NOTICE: Although citation of unpublished opinions remains unfavored, unpublished opinions may now be cited if the opinion has persuasive value on a material issue, and a copy is attached to the citing document or, if cited in oral argument, copies are furnished to the Court and all parties. See General Order of November 29, 1993, suspending 10th Cir. Rule 36.3 until December 31, 1995, or further order.

UNITED STATES OF AMERICA, Plaintiff-Appellee,
v.
James R. CRUCE, Defendant-Appellant.

No. 93-3325.

United States Court of Appeals, Tenth Circuit.

Aug. 2, 1994.

ORDER AND JUDGMENT1

Before BALDOCK, MCWILLIAMS and BRORBY, Circuit Judges.

After examining the briefs and appellate record, this panel has determined unanimously that oral argument would not materially assist the determination of this appeal. See Fed. R.App. P. 34(a); 10th Cir. R. 34.1.9. The cause is therefore ordered submitted without oral argument.

Mr. Cruce entered a guilty plea to one count of conspiracy and three counts of bank fraud. For the second time, Mr. Cruce appeals his sentence. Finding no error, we affirm.

Mr. Cruce was originally sentenced to 168 months imprisonment and ordered to pay $8 million in restitution. In his first appeal, Mr. Cruce asserted five counts of error relating to his sentence and one count of error relating to the district court's refusal to allow him to withdraw his guilty plea.2 We found no error except we remanded for resentencing in order that Mr. Cruce could confront and respond to two letters from the victim, the FDIC, the letters being sent to the district court by the director and by counsel.3

Upon remand, the sentencing court ordered the probation office to provide Mr. Cruce and the court "a summary of how the restitution amount was obtained." Order of July 15, 1993, p. 2. At the sentencing hearing, the sentencing court indicated it was impossible for the court to consider the letters from the victim as it was the practice of the court not to consider that kind of material in sentencing. These letters and the information contained play no part in this appeal. Instead, Mr. Cruce takes advantage of our broadly worded order of remand to not only comment upon the letters in question but further raise "other matters relating to the appropriate sentence." See Cruce, slip op. at 11. Although we have considered dismissing the remainder of this appeal as outside the scope of our remand, we address the merits.

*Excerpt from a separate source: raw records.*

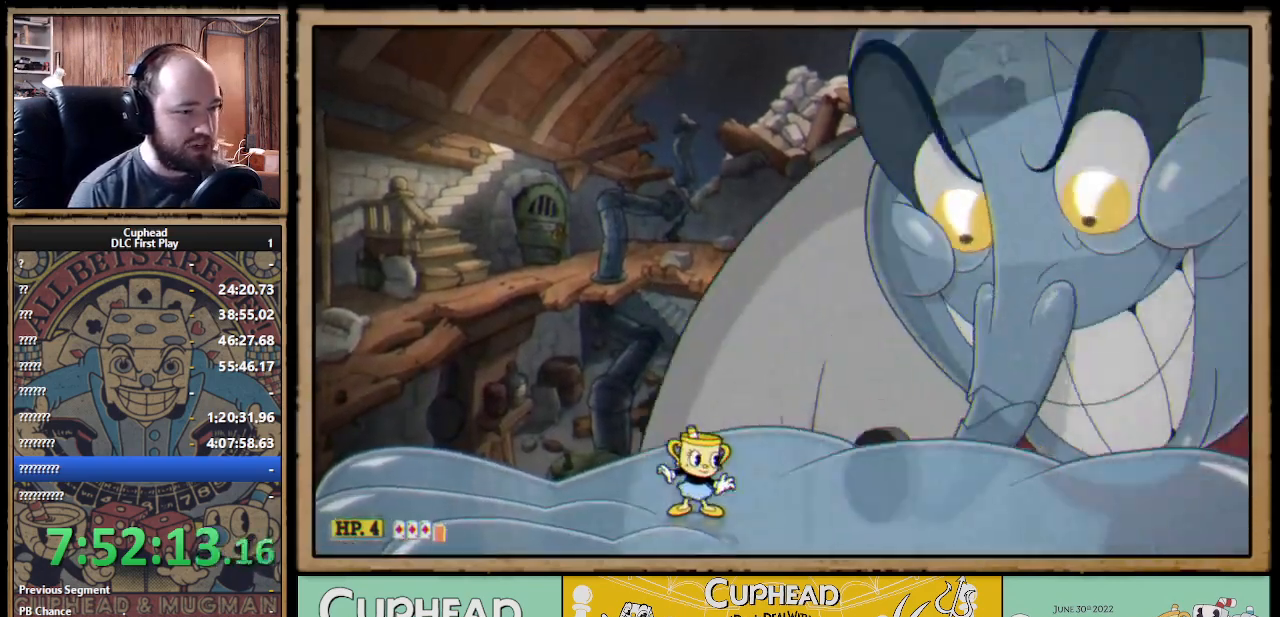
{"buttons": ["X"], "left_stick": "up-right", "right_stick": "center", "events": [[283, "left_stick", "right"], [400, "left_stick", "up-right"]]}
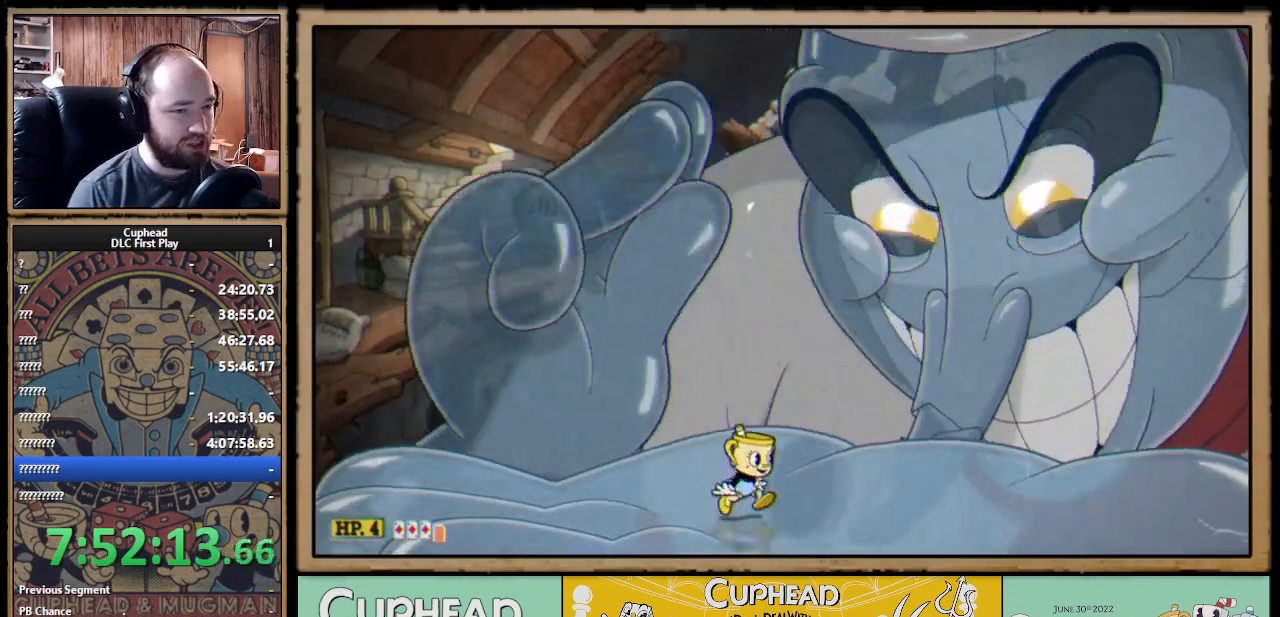
{"buttons": ["X", "R1"], "left_stick": "up-left", "right_stick": "center", "events": [[50, "R1", "down"], [483, "left_stick", "up-left"]]}
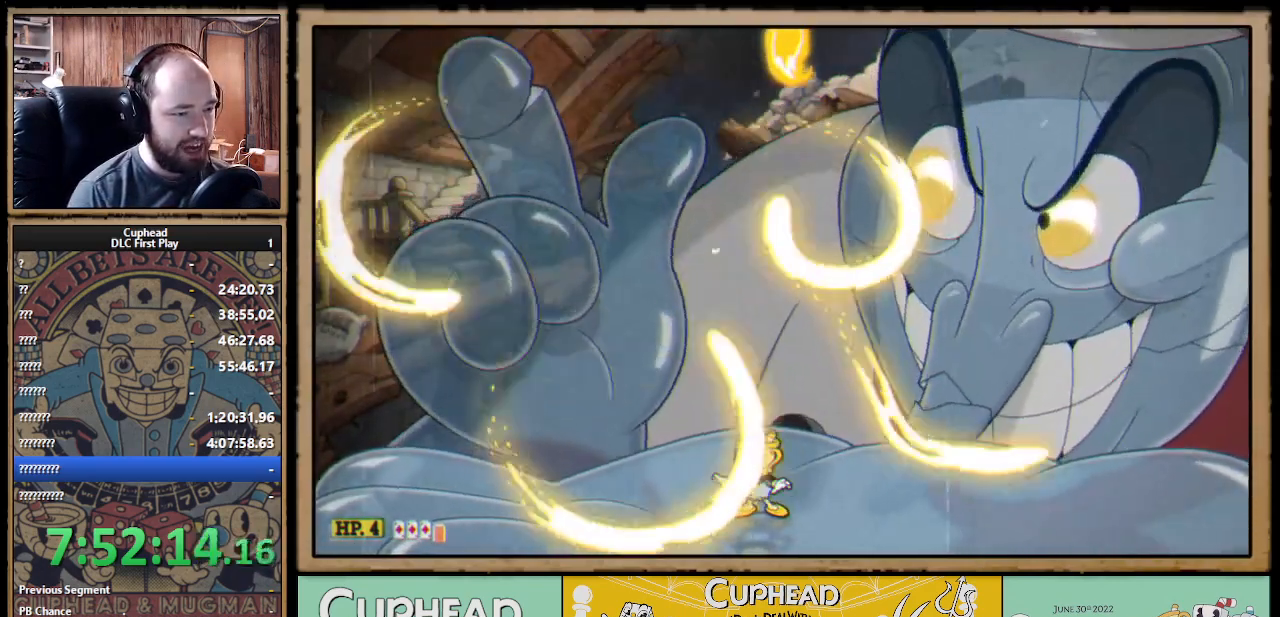
{"buttons": ["X", "R1"], "left_stick": "center", "right_stick": "center", "events": [[400, "left_stick", "center"]]}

During the sentencing hearing on remand, counsel for Mr. Cruce acknowledged the court-ordered explanation from the probation officer and stated he understood the computation. Counsel then went on to state that the problem defendant had with the explanation was the computation takes into consideration "all the matters that we've objected to in the presentence report." Counsel continued to remark that while the probation explanation "addresses the amount of restitution, it does not provide any factual basis for an order of immediate restitution." The sentencing court found there was no ground to change the sentence and imposed the original sentence of 168 months and again ordered $8 million immediate restitution. Mr. Cruce appeals this sentence asserting (1) the evidence is insufficient to support the amount of restitution ordered; (2) the sentencing court erred in refusing to grant Mr. Cruce an additional one-level decrease in the offense level for his acceptance of responsibility; and (3) the sentencing court erred in double counting the increases in Mr. Cruce's offense level for more than minimal planning and for being a supervisor of more than five persons. We consider each contention in turn.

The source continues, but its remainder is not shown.